Sebastian drew a deep breath as he fought down the animal part of himself that wanted her regardless of right or laws, the part of him that snarled with a need so fierce that it scared him.
He forced a charming smile to his lips. "You seem like a very nice person, and there are so few of you in this world that I would like to spend a few minutes with you. Maybe some of it might rub off."
Channon laughed in spite of herself.


"Ah," he teased, "so you can smile."
"I can smile."
"Will you join me?" he asked. "There's a restaurant on the corner. We can walk there, in plain sight of the world. I promise, I won't bite unless you ask me to."
Channon frowned lightly at him and his quirky humor. What was it about him that made him so irresistible? It was unnatural. "I don't know about this."
"Look, I promise I'm not psychotic. Eccentric and idiosyncratic, but not psychotic."
She still wasn't completely sure about that. "I'll bet the prisons are full of men who have told women that."
"I would never hurt a woman, least of all you."
There was such sincerity in his voice that she believed him. Even more convincing, she didn't feel any inner warnings, no little voice in her head telling her to run.
Instead, she was drawn to him and felt a most peculiar kind of serenity in his presence, almost as if she were supposed to be with him. "Down the street?"
"Yes." He offered her his arm. "C'mon. I promise I'll keep my fangs hidden and my mind control to myself."
Channon had never done anything like this in her life. She was a woman who had to know a guy for a long time before she'd even consider a date.
Yet she found herself pulling on her coat and placing her hand in the crook of his arm, where she felt a muscle so taut and well formed that it sent a jolt through her.
By the feel of that arm, she could tell his fashionable black suit and overcoat hid one incredible body.
"You seem so different," she said as he walked her out of the room. "Something about you is very Old World."
He opened the glass door that led to the museum's foyer. "Old being the operative word."

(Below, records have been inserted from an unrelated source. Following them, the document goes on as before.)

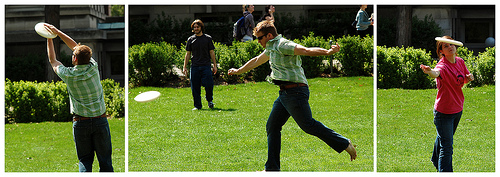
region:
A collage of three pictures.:
[16, 0, 486, 169]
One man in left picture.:
[13, 8, 115, 160]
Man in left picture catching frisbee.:
[13, 11, 118, 163]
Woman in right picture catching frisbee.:
[380, 14, 486, 166]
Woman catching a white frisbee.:
[408, 14, 480, 171]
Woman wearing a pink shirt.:
[420, 25, 482, 127]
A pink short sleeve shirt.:
[421, 46, 476, 117]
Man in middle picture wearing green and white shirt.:
[236, 17, 349, 163]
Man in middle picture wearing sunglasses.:
[246, 15, 308, 78]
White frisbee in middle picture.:
[132, 72, 174, 125]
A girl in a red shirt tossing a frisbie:
[420, 21, 465, 117]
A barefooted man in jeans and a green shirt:
[237, 13, 364, 170]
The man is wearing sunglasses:
[244, 20, 281, 48]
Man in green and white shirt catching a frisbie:
[36, 4, 106, 124]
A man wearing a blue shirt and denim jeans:
[173, 11, 233, 116]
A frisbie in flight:
[128, 77, 172, 126]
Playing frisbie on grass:
[143, 18, 361, 159]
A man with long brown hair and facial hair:
[188, 15, 206, 40]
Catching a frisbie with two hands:
[36, 17, 68, 54]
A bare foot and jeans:
[263, 92, 360, 161]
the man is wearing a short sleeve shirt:
[57, 60, 109, 118]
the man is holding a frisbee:
[38, 21, 113, 163]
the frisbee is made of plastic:
[33, 20, 60, 41]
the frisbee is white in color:
[35, 22, 58, 39]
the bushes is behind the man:
[4, 75, 126, 120]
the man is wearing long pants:
[262, 83, 351, 170]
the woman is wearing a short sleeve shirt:
[433, 55, 468, 110]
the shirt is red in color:
[433, 57, 470, 111]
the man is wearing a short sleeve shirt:
[184, 33, 214, 64]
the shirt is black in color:
[186, 33, 216, 65]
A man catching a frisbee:
[27, 18, 117, 173]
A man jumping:
[222, 11, 363, 168]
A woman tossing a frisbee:
[411, 19, 480, 166]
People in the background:
[233, 10, 373, 43]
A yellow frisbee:
[131, 78, 166, 113]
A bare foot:
[324, 125, 366, 167]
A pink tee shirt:
[429, 51, 470, 120]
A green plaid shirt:
[68, 60, 108, 125]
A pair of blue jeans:
[262, 76, 350, 163]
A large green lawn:
[169, 95, 245, 165]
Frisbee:
[25, 12, 116, 168]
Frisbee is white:
[30, 15, 60, 45]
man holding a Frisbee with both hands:
[30, 16, 123, 171]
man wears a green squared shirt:
[35, 18, 120, 173]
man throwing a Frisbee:
[122, 16, 368, 121]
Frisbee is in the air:
[130, 75, 170, 110]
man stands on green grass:
[175, 15, 225, 115]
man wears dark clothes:
[175, 10, 222, 110]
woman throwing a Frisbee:
[413, 28, 480, 168]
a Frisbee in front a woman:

"And yet you're very modern."
"A Renaissance man trapped between cultures."
"Is that what you are?"
He cast a playful sideways look to her. "Honestly?"





"Yes."
"I'm a dragon slayer."
She laughed out loud.
He scoffed. "Again you don't believe me."
"Let's just say it's no wonder you said you wanted to steal the tapestry. I suppose there's not much call for slaying a mythological beast, especially in this day and age."
Those greenish-gold eyes teased her unmercifully. "You don't believe in dragons?"
"No, of course not."
He tsked at her. "You are so skeptical."